Another language that is in a similar space to Zig that I think deserves more attention, particularly for funding is Odin. While I think Zig is a great language, there is a consistency of design and simplicity to Odin that makes low-level programming more ergonomic and enjoyable to me. While Zig boasts a lot of impressive projects, Odin was used to build the JangaFX suite[1].
Appreciate Odin, especially the batteries included approach (simple to use structure of arrays, matrices, array programming, the context system for custom allocators, ...). To be fair though: the heavy lifting in JangaFX is likely done by a ton of C++ code, it being high performance real time graphics programming.
I assume C++ outweighs Odin in their code base by a significant margin (accounting for all dependencies).
Ginger Bill, the Odin language developer, is openly hostile against package managers (he wrote a post called "Package Managers Are Evil") so he maintains his own wrappers of popular C libraries in vendor folder next to the compiler. That doesn't sound like a healthy ecosystem to me.

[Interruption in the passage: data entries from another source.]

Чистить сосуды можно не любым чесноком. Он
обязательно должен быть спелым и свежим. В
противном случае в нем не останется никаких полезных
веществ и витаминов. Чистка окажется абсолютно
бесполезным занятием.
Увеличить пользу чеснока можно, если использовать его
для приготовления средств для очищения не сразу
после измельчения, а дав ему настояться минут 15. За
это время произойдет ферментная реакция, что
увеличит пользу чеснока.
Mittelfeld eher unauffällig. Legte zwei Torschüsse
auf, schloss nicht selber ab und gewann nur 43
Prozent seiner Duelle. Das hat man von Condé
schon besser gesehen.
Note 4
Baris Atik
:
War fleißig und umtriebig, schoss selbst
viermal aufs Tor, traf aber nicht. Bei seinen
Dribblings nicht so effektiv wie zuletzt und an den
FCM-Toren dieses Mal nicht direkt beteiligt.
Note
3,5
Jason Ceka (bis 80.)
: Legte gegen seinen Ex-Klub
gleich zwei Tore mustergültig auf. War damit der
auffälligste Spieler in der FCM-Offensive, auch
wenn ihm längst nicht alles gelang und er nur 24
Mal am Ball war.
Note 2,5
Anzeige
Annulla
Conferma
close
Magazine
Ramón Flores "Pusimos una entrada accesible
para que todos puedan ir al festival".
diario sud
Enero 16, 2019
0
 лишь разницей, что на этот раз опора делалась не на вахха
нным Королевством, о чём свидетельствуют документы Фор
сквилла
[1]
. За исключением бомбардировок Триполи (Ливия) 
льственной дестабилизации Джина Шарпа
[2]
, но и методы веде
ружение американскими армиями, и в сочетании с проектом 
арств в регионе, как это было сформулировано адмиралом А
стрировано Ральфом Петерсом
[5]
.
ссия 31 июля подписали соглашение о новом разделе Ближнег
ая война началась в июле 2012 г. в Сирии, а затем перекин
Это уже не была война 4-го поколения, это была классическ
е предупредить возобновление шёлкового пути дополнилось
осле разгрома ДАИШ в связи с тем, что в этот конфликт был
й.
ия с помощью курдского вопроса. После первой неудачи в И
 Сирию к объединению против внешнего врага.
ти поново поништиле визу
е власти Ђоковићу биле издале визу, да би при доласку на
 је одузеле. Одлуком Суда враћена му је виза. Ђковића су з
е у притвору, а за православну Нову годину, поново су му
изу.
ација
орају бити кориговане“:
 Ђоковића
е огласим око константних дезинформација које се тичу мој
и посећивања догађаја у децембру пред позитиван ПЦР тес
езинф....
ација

I think zig is also highly opinionated but it always seemed to me that Andrew started from solid pillars and made an excellent job of carefully considering each feature that was added to the language:
- No hidden control flow.
- No hidden memory allocations.
- No preprocessor, no macros.
Odin on the other hand is just some developer's personal taste marketed as "Programming Done Right". So, if you disagree with any choice Bill made, you're not doing programming right.